The performance of Top-3 exhibits a slight decline, potentially due to two factors: (1) An excessive number of reference questions may lead to an overly long input prompt, making it difficult for PRMs to comprehend or extract key information effectively. (2) A limited retrieval pool might result in later reference questions being less relevant than earlier ones, increasing the likelihood of misjudgments in the model’s predictions.
## 5 Related Works
### 5.1 Process Reward Models
Process reward models (PRMs) have demonstrated significant advantages over traditional outcome reward models (ORMs) Cobbe et al. (2021) in enhancing process-level reasoning accuracy and improving long-process reasoning abilities in model training Lightman et al. (2023); Uesato et al. (2022). A growing number of PRMs have been proposed for application in process-level reinforcement learning with human feedback (RLHF) Wang et al. (2024b); Qin et al. (2024); Xia et al. (2025); o1 Team (2024). For instance, Lightman et al. (2023) made a substantial contribution by releasing a large set of human-annotated data at the process level, opening up new research opportunities for multi-step reasoning.
Additionally, Wang et al. (2024b) introduces an automatic, self-supervised pipeline for generating process-level labels and training PRMs, enabling efficient data generation. Xia et al. (2025) employs PRMs as automatic evaluators to assess the accuracy of multi-step reasoning in language models (LMs). With the surge in PRM-focused research and data curation, numerous PRMs o1 Team (2024); Xiong et al. (2024); Sun et al. (2024); Gao et al. (2024a); Wang et al. (2024a) have been proposed. Additionally, several studies focus on leveraging natural language feedback from large language models (LLMs) as rewards, which are termed critic models McAleese et al. (2024); Zhang et al. (2024); Gao et al. (2024a).

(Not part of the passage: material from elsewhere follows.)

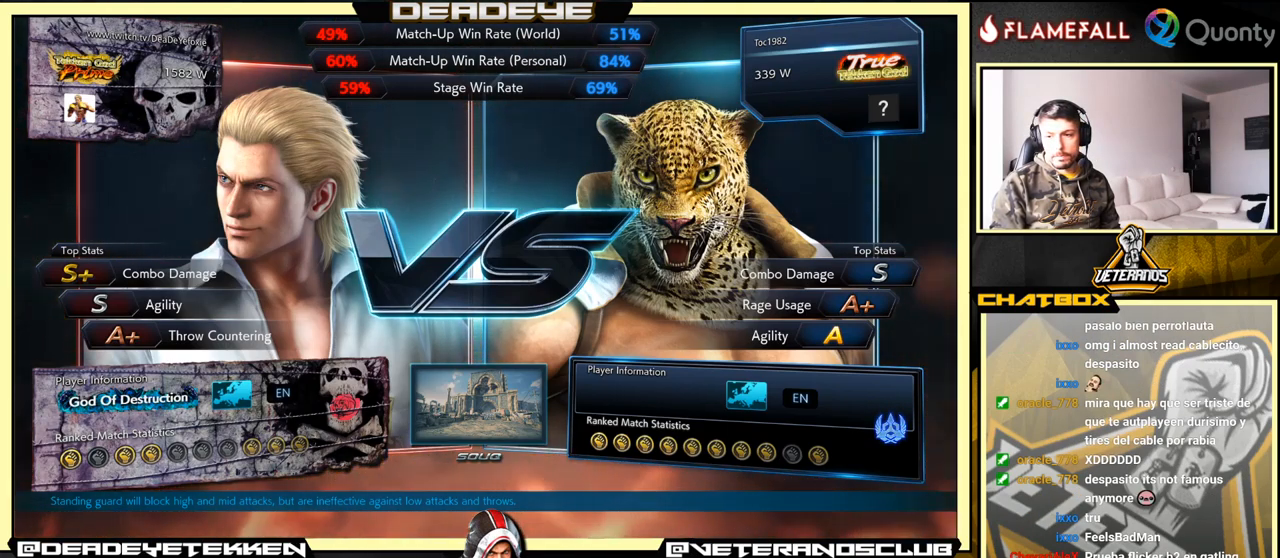
{"buttons": [], "left_stick": "center", "events": []}
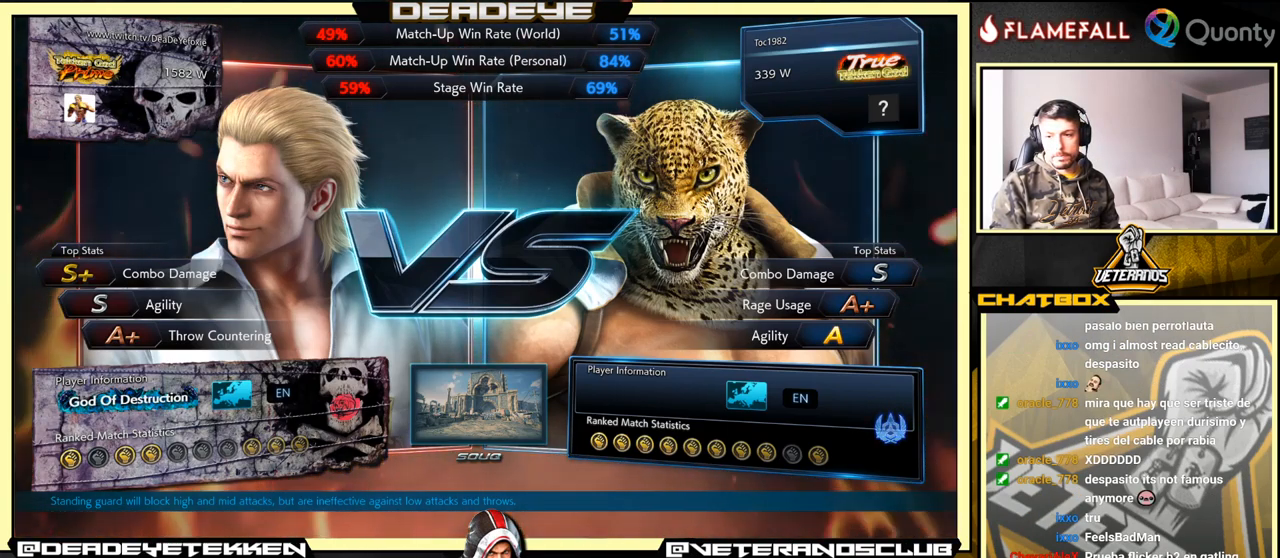
{"buttons": [], "left_stick": "center", "events": []}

However, most existing PRMs trained on math datasets such as GSM8K and MATH inevitably encounter Out-of-distribution issues, which can be divided into two categories: question OOD, where PRMs trained on simpler or medium-difficulty datasets lack understanding of questions from more challenging datasets, and step OOD, where different base models and model sizes in LLMs lead to different step distributions for the same question. This is reflected in differences in chain length, problem-solving approaches, and methods. To address these issues, we propose the RetrievalPRM framework to tackle the OOD problems encountered in the current PRM field, achieving promising results.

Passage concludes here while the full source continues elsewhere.